Seit Beginn der Industrialisierung Verschlechterung der Wasserqualität.
Voraussetzungen für die erfolgreiche Wiederansiedlung der Lachse
Qualität des Wassers: Seit Mitte der siebziger Jahre erste Kläranlagen. Dadurch Verbesserung der Wasserqualität im Rhein. 1978 verabschiedete die sozialliberale Bundesregierung das Abwasserabgabengesetz, das sich als sehr wirksames Instrument zur Reinhaltung der Gewässer erwies. Inzwischen sind neue Bedrohungen für die Gewässerqualität entstanden, z. B. durch Auslauf von Biogasanlagen. Dagegen muss Vorsorge getroffen werden. Allerdings sind zumeist nur kleinere Flussabschnitte betroffen.
Genetik. Da im Rhein keine geeigneten Elterntiere überlebt hatten, mussten Elterntiere aus anderen Stromgebieten zur Zucht verwendet werden. Zwei Beispiele: Der Landesfischereiverband Baden-Württemberg betreibt eine Zuchtanlage im Wolftal und züchtet dort mit Elterntieren aus der Allier (Flussgebiet der Loire). www.lfvbw.de Der Lachsverein züchtet in der Hasper Talsperre mit Elterntieren aus dem schwedischen Fluss Ätran. Inzwischen werden in beiden Zuchtanlagen (wie auch in anderen Zuchtanlagen in D) überwiegend aufgestiegene Lachse als Elterntiere verwendet.

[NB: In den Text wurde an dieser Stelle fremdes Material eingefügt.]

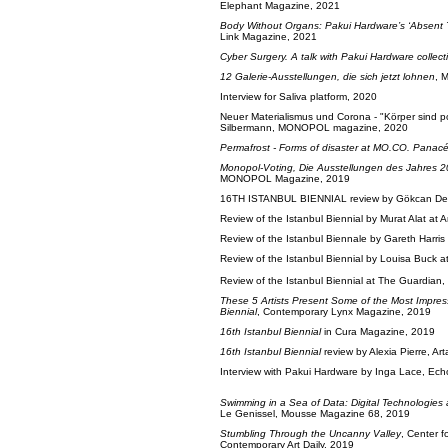
Elephant Magazine, 2021
Body Without Organs: Pakui Hardware’s ‘Absent 
Link Magazine, 2021
Cyber Surgery. A talk with Pakui Hardware collect
12 Galerie-Ausstellungen, die sich jetzt lohnen
, 
Interview for Saliva platform, 2020
Neuer Materialismus und Corona - "Körper sind p
Silbermann, MONOPOL magazine, 2020
Permafrost - Forms of disaster at MO.CO. Panac
Monopol-Voting, Die Ausstellungen des Jahres 
MONOPOL Magazine, 2019
16TH ISTANBUL BIENNIAL review by Gökcan Demi
Review of the Istanbul Biennial by Murat Alat at 
Review of the Istanbul Biennale by Gareth Harris
Review of the Istanbul Biennial by Louisa Buck 
Review of the Istanbul Biennial at The Guardian
These 5 Artists Present Some of the Most Impress
Biennial
, Contemporary Lynx Magazine, 2019
16th Istanbul Biennial
in Cura Magazine, 2019
16th Istanbul Biennial
review by Alexia Pierre, Ar
Interview with Pakui Hardware by Inga Lace, E
Swimming in a Sea of Data: Digital Technologie
Le Genissel, Mousse Magazine 68, 2019
Stumbling Through the Uncanny Valley
, Center f
Contemporary Art Daily, 2019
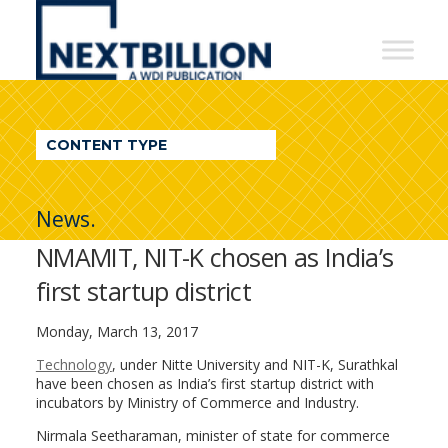
NextBillion
-
A
WDI
CONTENT TYPE
Publication
News.
NMAMIT, NIT-K chosen as India’s
first startup district
Monday, March 13, 2017
Technology
, under Nitte University and NIT-K, Surathkal
have been chosen as India’s first startup district with
incubators by Ministry of Commerce and Industry.
Nirmala Seetharaman, minister of state for commerce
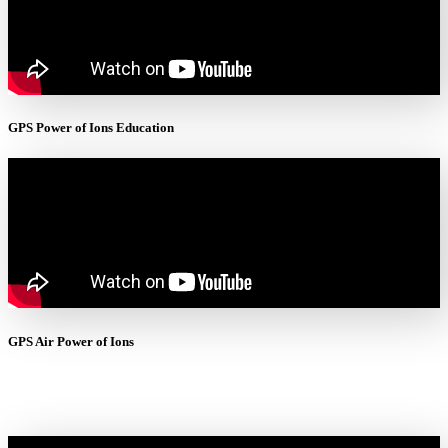
GPS Power of Ions Education
GPS Air Power of Ions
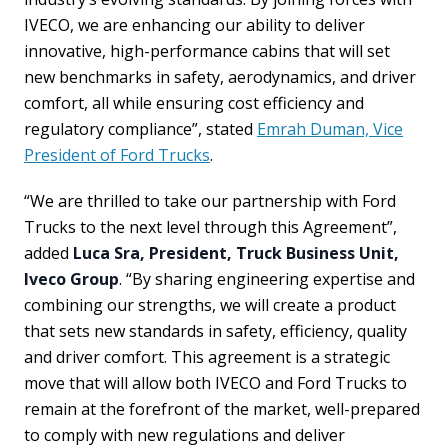
IVECO, we are enhancing our ability to deliver
innovative, high-performance cabins that will set
new benchmarks in safety, aerodynamics, and driver
comfort, all while ensuring cost efficiency and
regulatory compliance”, stated
Emrah Duman, Vice
President of Ford Trucks
.
“We are thrilled to take our partnership with Ford
Trucks to the next level through this Agreement”,
added
Luca Sra, President, Truck Business Unit,
Iveco Group
. “By sharing engineering expertise and
combining our strengths, we will create a product
that sets new standards in safety, efficiency, quality
and driver comfort. This agreement is a strategic
move that will allow both IVECO and Ford Trucks to
remain at the forefront of the market, well-prepared
to comply with new regulations and deliver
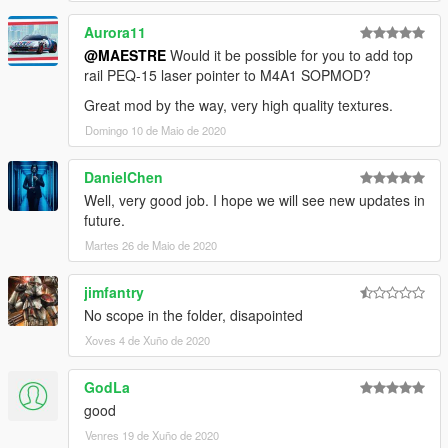
because they doesn't fit well the original mesh, maybe I'll port
Aurora11
M21Ebr replacing the marksman rifle instead Dragunov.
@MAESTRE
Would it be possible for you to add top
rail PEQ-15 laser pointer to M4A1 SOPMOD?
INSTALL
Great mod by the way, very high quality textures.
>
REPLACE:
Domingo 10 de Maio de 2020
-
Drag
Files Here: "
\Grand Theft Auto
V\mods\update\x64\dlcpacks\patchday8ng\dlc.rpf\x64\mod
DanielChen
els\cdimages\weapons.rpf\"
.
Well, very good job. I hope we will see new updates in
future.
Martes 26 de Maio de 2020
jimfantry
No scope in the folder, disapointed
Xoves 4 de Xuño de 2020
GodLa
good
Venres 19 de Xuño de 2020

Durchgängigkeit der Gewässer: Laut Umweltbundesamt (UBA) sind nur 20% der Oberläufe der Flüsse für Lachse erreichbar. Aufsteigende Lachse können bis zu 3 m hoch und 5 m weit springen und dadurch kleinere Wehre überwinden. In Wasserkraftwerken drehen sich Turbinen. Rechen verhindern, dass größere Fische in die Turbinen gelangen. Gibt es kein umgehendes Gewässer, z. B. mit einer Fischtreppe, ist die Wanderung aufsteigender Lachse hier beendet. Das Durchschwimmen der Turbinen überlebt nur ein Teil der Fische, viele werden verletzt. Die bei Wikipedia veröffentlichte Liste der Wasserkraftwerke in Deutschland führt 65 Wasserkraftanlagen im Flussgebiet des Rhein auf https://de.wikipedia.org/wiki/Liste_von_Wasserkraftwerken_in_Deutschland. In Deutschland gibt es insgesamt geschätzte 7600 Wasserkraftanlagen. An einigen Flüssen gibt es zwar ein „Aaltaxi“, um Blankaalen den Abstieg zu ermöglichen, aber kein Lachstaxi.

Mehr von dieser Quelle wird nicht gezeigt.